30 de julio 2003 - 00:00

Boletas porteñas parecen hechas para confundir más

Boletas porteñas parecen hechas para confundir más
El diseño de las boletas electorales complicó más a los candidatos porteños que van con varias listas a la elección del 24 de agosto próximo, donde se renovará jefe y vicejefe de Gobierno, 60 legisladores locales y 12 diputados nacionales por la Capital Federal.

La Justicia dispuso que las tres categorías de candidatos a elegir deben tener el siguiente orden: diputados nacionales, jefe de Gobierno y vice, legisladores locales.

De esa manera la boleta, en tres partes, es encabezada por los candidatos al Congreso, no por los postulantes a suceder a Aníbal Ibarra.

Ese diagrama asustaba ayer tanto a los que van con la fórmula Ibarra-Telerman como a los que portan Macri-Horacio Rodríguez Larreta (h).

Es que Ibarra lleva tres listas diferentes, tanto a diputados nacionales como a legisladores de la Ciudad y los propios candidatos, que llevarán el sello Fuerza Porteña, comenzaron el lunes a la noche, en medio del acto de lanzamiento de la campaña oficialista, a urdir una estrategia para competir contra la nómina que encabeza el biógrafo Miguel Bonasso, quien también lleva a la dupla Ibarra-Te lerman.

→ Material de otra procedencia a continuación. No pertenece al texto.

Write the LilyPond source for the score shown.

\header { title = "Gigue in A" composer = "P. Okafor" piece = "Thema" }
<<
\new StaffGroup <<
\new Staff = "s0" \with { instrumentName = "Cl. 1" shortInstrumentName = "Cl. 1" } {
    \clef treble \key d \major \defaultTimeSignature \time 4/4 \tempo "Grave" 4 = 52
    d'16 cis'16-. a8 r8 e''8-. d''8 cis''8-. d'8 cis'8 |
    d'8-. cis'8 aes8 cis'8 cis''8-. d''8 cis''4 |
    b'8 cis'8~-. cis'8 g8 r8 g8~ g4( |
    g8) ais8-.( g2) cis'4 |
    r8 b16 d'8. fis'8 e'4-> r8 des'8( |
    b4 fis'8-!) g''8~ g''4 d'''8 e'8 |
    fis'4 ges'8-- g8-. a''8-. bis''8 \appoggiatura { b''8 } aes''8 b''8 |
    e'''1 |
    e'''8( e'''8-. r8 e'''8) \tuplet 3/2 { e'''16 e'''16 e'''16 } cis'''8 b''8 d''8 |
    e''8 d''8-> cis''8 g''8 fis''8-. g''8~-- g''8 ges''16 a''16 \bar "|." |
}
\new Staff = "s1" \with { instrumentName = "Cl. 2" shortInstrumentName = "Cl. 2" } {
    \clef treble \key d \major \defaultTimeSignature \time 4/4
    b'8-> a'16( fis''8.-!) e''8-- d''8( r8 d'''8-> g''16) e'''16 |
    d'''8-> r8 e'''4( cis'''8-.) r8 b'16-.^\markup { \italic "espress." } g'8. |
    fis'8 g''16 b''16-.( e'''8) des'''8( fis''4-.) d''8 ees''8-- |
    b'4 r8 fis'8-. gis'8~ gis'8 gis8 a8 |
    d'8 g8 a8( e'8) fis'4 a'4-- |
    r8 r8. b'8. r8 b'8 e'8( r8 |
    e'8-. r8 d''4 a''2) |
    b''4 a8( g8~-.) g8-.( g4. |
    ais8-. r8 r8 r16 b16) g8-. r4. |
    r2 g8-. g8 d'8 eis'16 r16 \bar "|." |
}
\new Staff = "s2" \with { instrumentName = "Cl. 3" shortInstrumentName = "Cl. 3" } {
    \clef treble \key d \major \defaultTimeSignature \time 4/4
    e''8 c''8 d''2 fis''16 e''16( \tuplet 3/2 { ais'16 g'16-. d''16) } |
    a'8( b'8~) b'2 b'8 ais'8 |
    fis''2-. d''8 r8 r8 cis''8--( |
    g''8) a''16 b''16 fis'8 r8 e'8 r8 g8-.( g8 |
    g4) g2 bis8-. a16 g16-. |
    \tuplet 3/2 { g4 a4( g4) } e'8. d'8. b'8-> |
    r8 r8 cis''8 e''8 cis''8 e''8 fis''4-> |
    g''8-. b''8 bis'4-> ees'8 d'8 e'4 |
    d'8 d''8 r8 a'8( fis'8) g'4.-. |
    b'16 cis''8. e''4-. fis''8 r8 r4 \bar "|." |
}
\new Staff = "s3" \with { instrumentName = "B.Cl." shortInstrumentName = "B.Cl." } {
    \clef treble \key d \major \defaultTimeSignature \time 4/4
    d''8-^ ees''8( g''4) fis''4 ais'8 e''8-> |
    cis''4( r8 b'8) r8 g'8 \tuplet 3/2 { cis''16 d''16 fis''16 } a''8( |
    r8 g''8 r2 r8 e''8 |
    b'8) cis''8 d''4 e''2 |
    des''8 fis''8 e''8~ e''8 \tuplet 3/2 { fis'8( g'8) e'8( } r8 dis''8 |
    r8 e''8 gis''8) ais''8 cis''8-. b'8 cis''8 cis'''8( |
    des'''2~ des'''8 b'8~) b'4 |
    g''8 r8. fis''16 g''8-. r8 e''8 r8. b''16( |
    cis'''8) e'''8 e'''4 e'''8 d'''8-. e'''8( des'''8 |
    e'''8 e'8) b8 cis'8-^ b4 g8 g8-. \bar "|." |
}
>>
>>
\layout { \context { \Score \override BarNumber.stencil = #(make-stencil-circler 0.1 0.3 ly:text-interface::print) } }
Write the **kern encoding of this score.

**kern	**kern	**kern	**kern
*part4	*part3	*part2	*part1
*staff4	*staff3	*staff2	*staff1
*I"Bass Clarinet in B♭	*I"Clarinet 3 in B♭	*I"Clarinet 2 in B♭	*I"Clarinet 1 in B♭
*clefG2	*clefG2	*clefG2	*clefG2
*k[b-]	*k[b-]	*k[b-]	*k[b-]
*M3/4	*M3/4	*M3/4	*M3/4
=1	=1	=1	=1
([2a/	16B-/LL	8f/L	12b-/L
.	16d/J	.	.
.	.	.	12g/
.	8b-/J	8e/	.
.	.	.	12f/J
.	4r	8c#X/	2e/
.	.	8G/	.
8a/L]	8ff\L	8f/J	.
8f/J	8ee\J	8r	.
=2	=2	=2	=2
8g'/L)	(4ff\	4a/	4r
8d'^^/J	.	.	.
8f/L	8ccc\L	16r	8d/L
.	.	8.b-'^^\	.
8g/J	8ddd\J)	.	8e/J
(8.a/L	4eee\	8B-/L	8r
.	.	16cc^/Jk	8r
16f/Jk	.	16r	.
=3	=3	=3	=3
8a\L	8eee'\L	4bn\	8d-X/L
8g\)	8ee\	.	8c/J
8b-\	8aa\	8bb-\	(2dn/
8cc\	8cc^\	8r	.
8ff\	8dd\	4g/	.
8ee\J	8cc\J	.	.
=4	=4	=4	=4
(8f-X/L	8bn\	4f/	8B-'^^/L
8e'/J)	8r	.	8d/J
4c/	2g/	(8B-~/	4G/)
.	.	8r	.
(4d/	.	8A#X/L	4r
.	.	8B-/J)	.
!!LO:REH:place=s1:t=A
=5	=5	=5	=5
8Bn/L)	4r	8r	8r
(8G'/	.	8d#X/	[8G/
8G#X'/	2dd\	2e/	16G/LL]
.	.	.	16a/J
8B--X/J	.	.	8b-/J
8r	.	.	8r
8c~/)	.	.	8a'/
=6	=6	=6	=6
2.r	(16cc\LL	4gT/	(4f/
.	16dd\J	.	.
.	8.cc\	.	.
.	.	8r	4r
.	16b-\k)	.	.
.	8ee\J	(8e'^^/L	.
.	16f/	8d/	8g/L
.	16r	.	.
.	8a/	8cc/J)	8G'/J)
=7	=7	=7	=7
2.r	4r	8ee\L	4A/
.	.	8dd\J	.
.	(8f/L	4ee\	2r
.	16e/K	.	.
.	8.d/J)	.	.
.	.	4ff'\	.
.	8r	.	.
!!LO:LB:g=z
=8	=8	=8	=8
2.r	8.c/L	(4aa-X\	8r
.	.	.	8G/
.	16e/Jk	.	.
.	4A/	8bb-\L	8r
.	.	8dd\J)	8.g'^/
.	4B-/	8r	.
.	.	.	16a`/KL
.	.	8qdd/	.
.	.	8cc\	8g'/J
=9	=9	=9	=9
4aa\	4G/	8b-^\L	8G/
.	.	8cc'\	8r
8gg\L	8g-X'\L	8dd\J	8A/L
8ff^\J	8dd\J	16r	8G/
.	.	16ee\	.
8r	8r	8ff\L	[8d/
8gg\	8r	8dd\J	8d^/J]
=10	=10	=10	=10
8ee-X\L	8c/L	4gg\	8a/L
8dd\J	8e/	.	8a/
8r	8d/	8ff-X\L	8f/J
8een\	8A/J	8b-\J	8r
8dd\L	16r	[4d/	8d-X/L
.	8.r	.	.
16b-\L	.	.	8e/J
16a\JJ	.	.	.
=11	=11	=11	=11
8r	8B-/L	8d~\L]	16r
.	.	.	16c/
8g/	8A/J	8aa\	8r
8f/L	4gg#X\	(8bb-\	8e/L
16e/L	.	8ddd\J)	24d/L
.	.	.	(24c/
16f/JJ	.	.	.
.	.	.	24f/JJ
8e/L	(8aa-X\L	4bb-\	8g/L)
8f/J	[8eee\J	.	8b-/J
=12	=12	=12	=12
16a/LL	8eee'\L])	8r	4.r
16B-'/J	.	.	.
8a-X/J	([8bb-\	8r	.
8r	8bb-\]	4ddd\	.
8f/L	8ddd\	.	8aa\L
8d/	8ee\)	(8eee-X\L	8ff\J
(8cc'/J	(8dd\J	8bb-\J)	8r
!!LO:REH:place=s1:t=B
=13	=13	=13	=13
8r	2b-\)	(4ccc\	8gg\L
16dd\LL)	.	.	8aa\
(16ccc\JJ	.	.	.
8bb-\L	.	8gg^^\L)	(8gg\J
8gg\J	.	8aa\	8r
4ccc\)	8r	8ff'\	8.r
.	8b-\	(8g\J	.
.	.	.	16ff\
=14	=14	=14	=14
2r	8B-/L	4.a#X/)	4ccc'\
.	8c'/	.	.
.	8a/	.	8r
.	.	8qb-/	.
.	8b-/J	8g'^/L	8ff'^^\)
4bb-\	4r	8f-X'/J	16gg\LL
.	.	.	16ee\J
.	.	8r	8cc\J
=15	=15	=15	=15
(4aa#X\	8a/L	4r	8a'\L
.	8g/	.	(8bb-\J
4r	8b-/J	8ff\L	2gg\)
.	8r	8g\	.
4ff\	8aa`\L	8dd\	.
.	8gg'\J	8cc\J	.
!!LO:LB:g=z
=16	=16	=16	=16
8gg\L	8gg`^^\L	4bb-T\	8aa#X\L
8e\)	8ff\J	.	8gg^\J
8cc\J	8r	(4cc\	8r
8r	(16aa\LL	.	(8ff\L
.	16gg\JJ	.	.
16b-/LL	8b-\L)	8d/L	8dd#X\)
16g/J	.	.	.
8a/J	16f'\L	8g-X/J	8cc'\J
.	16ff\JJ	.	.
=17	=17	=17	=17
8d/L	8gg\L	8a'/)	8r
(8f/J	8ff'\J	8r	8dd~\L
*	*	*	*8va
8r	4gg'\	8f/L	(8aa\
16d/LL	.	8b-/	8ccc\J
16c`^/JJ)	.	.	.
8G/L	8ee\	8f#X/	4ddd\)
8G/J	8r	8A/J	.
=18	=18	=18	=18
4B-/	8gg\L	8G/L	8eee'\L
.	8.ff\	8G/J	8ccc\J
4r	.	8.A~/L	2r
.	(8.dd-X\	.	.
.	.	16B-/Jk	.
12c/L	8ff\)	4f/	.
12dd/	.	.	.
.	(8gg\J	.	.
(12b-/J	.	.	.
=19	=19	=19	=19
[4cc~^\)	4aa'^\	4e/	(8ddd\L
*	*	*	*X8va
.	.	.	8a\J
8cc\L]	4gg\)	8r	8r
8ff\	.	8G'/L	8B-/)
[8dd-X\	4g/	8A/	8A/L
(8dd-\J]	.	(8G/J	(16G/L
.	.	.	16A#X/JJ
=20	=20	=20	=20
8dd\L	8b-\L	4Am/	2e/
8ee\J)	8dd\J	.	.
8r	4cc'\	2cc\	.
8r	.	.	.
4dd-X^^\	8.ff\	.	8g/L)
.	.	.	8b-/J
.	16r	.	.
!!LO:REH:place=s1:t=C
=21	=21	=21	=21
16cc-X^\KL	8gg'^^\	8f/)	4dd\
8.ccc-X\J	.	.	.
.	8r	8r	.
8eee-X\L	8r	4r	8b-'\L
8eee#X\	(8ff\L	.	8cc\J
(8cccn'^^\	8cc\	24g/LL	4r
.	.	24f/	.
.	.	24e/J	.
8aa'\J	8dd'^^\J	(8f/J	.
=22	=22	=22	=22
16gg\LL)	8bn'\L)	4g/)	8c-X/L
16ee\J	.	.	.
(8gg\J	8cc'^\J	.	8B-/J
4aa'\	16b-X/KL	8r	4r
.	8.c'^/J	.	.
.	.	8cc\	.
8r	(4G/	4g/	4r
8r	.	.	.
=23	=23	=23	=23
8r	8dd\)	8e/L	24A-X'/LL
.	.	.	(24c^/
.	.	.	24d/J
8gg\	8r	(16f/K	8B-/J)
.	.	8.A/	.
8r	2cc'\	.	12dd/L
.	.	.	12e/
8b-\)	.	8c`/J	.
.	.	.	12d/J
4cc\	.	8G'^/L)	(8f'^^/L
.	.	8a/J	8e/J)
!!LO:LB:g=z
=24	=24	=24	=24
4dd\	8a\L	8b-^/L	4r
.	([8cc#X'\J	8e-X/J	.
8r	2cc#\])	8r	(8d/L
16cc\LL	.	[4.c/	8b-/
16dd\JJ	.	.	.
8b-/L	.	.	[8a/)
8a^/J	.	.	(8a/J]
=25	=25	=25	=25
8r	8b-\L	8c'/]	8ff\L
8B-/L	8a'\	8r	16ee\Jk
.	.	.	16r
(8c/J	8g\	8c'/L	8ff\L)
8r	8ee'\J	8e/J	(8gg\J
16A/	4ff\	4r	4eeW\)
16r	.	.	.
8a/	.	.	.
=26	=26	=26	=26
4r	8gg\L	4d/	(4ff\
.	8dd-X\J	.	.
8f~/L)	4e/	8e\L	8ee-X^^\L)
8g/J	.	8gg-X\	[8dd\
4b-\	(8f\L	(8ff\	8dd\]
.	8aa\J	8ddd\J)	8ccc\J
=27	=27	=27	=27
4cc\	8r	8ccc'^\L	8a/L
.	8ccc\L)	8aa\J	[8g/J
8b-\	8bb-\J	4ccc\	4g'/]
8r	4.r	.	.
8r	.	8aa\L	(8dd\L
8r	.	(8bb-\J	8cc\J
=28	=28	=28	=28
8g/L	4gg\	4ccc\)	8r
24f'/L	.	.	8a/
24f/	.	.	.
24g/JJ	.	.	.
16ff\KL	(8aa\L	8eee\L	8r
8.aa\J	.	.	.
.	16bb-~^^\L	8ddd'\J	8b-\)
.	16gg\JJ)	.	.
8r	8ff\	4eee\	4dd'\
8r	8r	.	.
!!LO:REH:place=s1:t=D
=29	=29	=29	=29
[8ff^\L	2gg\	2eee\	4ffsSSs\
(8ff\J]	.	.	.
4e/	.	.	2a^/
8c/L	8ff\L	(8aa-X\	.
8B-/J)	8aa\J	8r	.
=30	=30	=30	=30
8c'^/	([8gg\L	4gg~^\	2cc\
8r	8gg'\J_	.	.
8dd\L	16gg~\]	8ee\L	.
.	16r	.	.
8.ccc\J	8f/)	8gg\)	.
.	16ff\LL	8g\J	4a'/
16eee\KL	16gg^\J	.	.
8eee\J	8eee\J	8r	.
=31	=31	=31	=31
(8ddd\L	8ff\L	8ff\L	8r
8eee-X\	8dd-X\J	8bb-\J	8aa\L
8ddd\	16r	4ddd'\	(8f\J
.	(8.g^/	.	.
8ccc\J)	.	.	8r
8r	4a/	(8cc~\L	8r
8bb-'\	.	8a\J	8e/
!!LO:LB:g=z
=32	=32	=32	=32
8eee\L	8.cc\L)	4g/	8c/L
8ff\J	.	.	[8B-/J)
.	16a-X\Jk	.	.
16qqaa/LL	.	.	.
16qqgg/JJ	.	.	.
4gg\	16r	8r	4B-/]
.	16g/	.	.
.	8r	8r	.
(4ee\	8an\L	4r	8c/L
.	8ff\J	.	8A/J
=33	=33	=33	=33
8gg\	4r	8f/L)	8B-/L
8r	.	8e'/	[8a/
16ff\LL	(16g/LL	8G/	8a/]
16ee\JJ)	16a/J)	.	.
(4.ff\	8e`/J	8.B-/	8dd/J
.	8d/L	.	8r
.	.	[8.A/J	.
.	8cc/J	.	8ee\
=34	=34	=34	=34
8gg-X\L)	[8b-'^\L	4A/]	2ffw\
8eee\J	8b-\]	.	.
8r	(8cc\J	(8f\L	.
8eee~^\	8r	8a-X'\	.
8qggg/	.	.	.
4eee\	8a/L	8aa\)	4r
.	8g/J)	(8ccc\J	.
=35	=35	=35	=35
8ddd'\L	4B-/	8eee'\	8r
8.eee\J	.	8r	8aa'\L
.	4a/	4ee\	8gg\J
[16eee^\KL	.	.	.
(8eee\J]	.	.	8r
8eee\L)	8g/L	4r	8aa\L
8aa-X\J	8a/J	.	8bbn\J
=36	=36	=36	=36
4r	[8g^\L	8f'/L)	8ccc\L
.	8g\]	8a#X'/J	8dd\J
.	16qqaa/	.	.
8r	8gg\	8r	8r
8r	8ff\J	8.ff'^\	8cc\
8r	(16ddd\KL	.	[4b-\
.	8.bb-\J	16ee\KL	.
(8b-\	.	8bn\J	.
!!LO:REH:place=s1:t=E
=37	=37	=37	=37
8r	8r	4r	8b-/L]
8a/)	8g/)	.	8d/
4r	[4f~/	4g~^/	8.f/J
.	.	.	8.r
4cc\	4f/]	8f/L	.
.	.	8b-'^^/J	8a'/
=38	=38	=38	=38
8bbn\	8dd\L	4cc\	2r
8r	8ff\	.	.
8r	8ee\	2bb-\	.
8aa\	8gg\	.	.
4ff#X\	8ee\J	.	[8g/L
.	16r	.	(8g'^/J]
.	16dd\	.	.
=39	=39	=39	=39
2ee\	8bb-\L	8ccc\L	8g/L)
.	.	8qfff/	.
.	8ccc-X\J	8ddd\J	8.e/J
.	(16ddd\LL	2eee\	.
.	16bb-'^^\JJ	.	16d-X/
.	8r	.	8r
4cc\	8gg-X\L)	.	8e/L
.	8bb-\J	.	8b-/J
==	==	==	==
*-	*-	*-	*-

La competencia entre las listas del macrismo es aun más complicada en ese sentido, dado que Macri con su partido Compromiso para el Cambio lleva una sola boleta de candidatos a diputados nacionales encabezada por el jurista Reinaldo Vanossi, pero cuatro distintas a legisladores porteños. En el cuarto oscuro capitalino, donde se desparramarán 33 boletas diferentes, aparecerá la sábana con Vanossi, en el primer cuerpo, Macri-Larreta, en el medio y finalmente cuatro opciones de partidos que buscan bancas en la Legislatura.

El macrismo está conmocionado con la posibilidad de que la confusión o la desatención de los votantes provoque una sumatoria adversa a las listas oficiales. Ayer el pediatra Lorenzo Borocotó -quien se postula para renovar su banca a legislador junto a
Santiago de Estrada por el Frente de la Esperanza que lleva a Macri-padeció esa guerrilla interna cuando en los cuarteles de campaña le dijeron que debían cambiar el diseño de la boleta: «Tu nombre debe ir más chico», le habían pedido para que, como una de las pocas figuras conocidas de la nómina, no atrajera por eso más votos que la lista que encabeza Gabriela Michelli, por Compromiso para el Cambio.

•Fiscalización

Con otra filosofía se tomaba la cuestión el centrista Juan Carlos Lynch, primer candidato en una de las cuatro tiras a legisladores de Macri. «Nosotros nos ocuparemos de una buena fiscalización en determinadas zonas», explicó el postulante de Alianza de Centro, para graficar que la cuestión mayor estará en el mismo acto electoral, cuando, quién sabe como suele ocurrir, podrían desaparecer del cuarto oscuro las boletas de la competencia, algo que no advertiría el votante al encontrar cualquier lista que lleve al candidato a jefe de Gobierno que quiere elegir. Otro damnificado por la variedad parece ser Jorge Mercado, de la cuarta lista de Macri, quien no logra que los asesores del empresario le aprueben el diseño gráfico de su boleta, lo que ya ve como una picardía.

La otra batalla que comenzó dentro del ibarrismo es entre el economista de la CTA
Claudio Lozano y Bonasso. Los dos encabezan listas a diputados nacionales por lo cual están primeros en la boleta horizontal de tres partes que podría elegir el vecino de la Capital y traccionar así el resto de la lista. Esa puja es vertiginosa entre los candidatos a legisladores, que piensan que un alto porcentaje de confusos puede truncar el ingreso de varios de los candidatos que acompañan a Ibarra en la lista oficial. En esos avatares se encuentra el jefe de campaña del intendente porteño, Carlos Campolongo, quien además es candidato a renovar su banca legislativa, para lo cual ocupa el renglón 19 de la lista, casi el límite de legisladores que creen puede ganar Ibarra.

«Nosotros haremos una campaña para que se identifique bien a los candidatos de Fuerza Porteña»
, explicó Campolongo, escondiendo detrás de la obviedad un borrador con cálculos matemáticos donde cada día registra las posibilidades de su propio ingreso al recinto.